Some of the most important reasons for enteric coating are:

  1. To protect acid-labile drugs from gastric fluids, such as enzymes and certain antibiotics.
  2. To prevent gastric distress or nausea caused by drug irritation, for example, sodium salicylate.
  3. To deliver drugs intended for local action in the intestine, such as intestinal antiseptics, in a concentrated form.
  4. To deliver drugs to their primary absorption site in their most concentrated form, such as drugs optimally absorbed in the small intestine or colon.
  5. To provide a delayed release component for repeat-action tablets.

Materials used in enteric coated tablets

Cellulose acetate phthalate (CAP)

This material is widely used in the industry and only dissolves above pH 6, which delays drug absorption. Compared to other enteric polymers, CAP is hygroscopic and relatively permeable to gastric fluids. Additionally, it is susceptible to hydrolytic removal of phthalic and acetic acids, leading to changes in film properties. Due to its brittleness, CAP is typically formulated with hydrophobic film-forming materials or adjuvants to improve its enteric film. It is available as an aqueous colloidal dispersion of latex particles.

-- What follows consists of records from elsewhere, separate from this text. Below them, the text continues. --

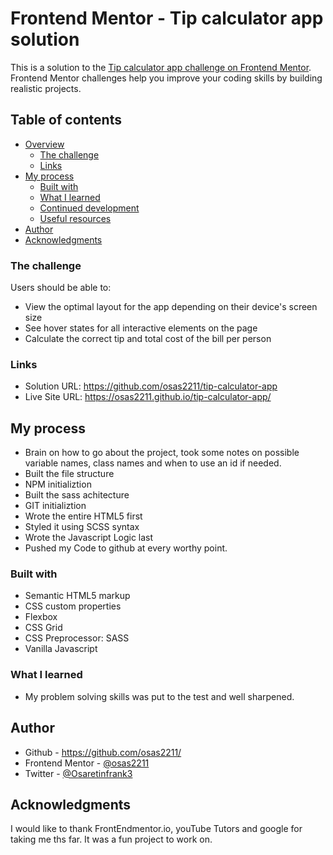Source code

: # Frontend Mentor - Tip calculator app solution
This is a solution to the [Tip calculator app challenge on Frontend Mentor](https://www.frontendmentor.io/challenges/tip-calculator-app-ugJNGbJUX). Frontend Mentor challenges help you improve your coding skills by building realistic projects.


## Table of contents

- [Overview](#overview)
  - [The challenge](#the-challenge)
  - [Links](#links)
- [My process](#my-process)
  - [Built with](#built-with)
  - [What I learned](#what-i-learned)
  - [Continued development](#continued-development)
  - [Useful resources](#useful-resources)
- [Author](#author)
- [Acknowledgments](#acknowledgments)

### The challenge
Users should be able to:
- View the optimal layout for the app depending on their device's screen size
- See hover states for all interactive elements on the page
- Calculate the correct tip and total cost of the bill per person

### Links
- Solution URL:  https://github.com/osas2211/tip-calculator-app
- Live Site URL: https://osas2211.github.io/tip-calculator-app/

## My process
 
 - Brain on how to go about the project, took some notes on possible variable names, class names and when to use an id if needed.
 - Built the file structure
 - NPM initializtion
 - Built the sass achitecture
 - GIT initializtion
 - Wrote the entire HTML5 first
 - Styled it using SCSS syntax
 - Wrote the Javascript Logic last
 - Pushed my Code to github at every worthy point.

### Built with

- Semantic HTML5 markup
- CSS custom properties
- Flexbox
- CSS Grid
- CSS Preprocessor: SASS
- Vanilla Javascript

### What I learned

- My problem solving skills was put to the test and well sharpened. 


## Author

- Github - https://github.com/osas2211/
- Frontend Mentor - [@osas2211](https://www.frontendmentor.io/profile/osas2211)
- Twitter - [@Osaretinfrank3](https://www.twitter.com/Osaretinfrank3)

## Acknowledgments

 I would like to thank FrontEndmentor.io, youTube Tutors and google for taking me ths far. It was a fun project to work on.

Polymeric structure of Cellulose acetate phthalate
Fig. 1: The polymeric structure of Cellulose acetate phthalate
Methacrylic acid polymers (Eudragits)

Polymethacrylates are synthetic polymers composed of dimethylaminoethyl methacrylates, methacrylic acid, and methacrylic acid esters in various ratios, resulting in both cationic and anionic forms. They are available commercially in various forms, such as dry powder, aqueous dispersion, or organic solution. Specifically, Eudragit E 12.5 and E 100 dissolve in gastric fluid from pH 5 and are typically used in film coatings. For enteric coatings, a variety of polymers can be chosen based on the desired release pH range. For instance, Eudragit L 12.5 P and L 12.5 are both soluble in intestinal fluid at pH 6, while Eudragit L 100 also dissolves at pH 6. In contrast, Eudragit L 100-55 and L 30 D-55 are soluble at a slightly lower pH of 5.5. Additionally, Eudragit S polymers, including S 12.5 P, S 12.5, and S 100, dissolve at pH 7.

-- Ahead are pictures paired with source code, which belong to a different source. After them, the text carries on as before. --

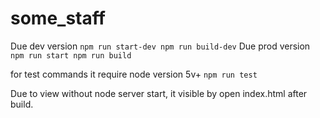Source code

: # some_staff

Due dev version
`
npm run start-dev
npm run build-dev
`
Due prod version
`
npm run start
npm run build 
`

for test commands it require node version 5v+
`
npm run test
`

Due to view without node server start, it visible by open index.html after build.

Polymeric structure of Eudragit E
Fig. 2: The polymeric structure of Eudragit E
HPMC phthalate

This polymer type has molecular weight ranges from 20,000 to 200,000 Da. Three grades are available: HP-50, -55, and -55S. These dissolve in aqueous buffer solutions at pH 5, 5.5, and 5.5, respectively. The “S” designation indicates a higher-molecular-weight grade that produces films with greater resistance to cracking.

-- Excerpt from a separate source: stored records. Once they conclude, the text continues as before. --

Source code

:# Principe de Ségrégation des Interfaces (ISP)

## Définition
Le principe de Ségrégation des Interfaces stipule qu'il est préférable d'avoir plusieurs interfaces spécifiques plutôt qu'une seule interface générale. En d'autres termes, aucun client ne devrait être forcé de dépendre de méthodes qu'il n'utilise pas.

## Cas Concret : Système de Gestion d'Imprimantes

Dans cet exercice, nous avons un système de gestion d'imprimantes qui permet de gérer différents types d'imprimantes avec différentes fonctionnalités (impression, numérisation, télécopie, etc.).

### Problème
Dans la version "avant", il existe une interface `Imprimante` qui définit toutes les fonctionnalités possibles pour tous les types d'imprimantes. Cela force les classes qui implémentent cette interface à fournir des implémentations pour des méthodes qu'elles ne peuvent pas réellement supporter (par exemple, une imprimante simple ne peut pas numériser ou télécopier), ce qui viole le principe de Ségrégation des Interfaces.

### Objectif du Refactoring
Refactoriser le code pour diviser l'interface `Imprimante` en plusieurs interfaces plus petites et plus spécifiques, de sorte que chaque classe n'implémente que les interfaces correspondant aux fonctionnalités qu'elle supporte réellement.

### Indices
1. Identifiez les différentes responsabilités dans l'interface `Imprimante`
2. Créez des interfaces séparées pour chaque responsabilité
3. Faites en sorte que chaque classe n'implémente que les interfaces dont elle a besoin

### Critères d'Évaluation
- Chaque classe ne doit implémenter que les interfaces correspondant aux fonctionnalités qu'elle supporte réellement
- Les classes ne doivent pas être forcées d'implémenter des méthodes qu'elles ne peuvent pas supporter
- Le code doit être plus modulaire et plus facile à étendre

Polyvinyl actetate phthalate (PVAP)

This is commonly used at concentrations of 9 to 10 percent for tablet enteric film coating. It is insoluble in buffer solutions below pH 5 and soluble at pH values above 5, displaying a sharp solubility response within the pH range of 4.5 to 5. Its solubility can also be influenced by the ionic strength in addition to environmental pH.

polymeric structure of Polyvinyl actetate phthalate
Fig. 3: The polymeric structure of Polyvinyl actetate phthalate
Shellac

This is a naturally occurring polymer obtained from a gummy exudation produced by female insects. The pH at which the drug is released is around 7, which might be too high for most enteric-coated products. Therefore, it is not recommended for developing a new product.

Reference:

  • Li. X. & Jasti. B. (2006). Design of Controlled Release Drug Delivery Systems. New York: McGraw-Hill.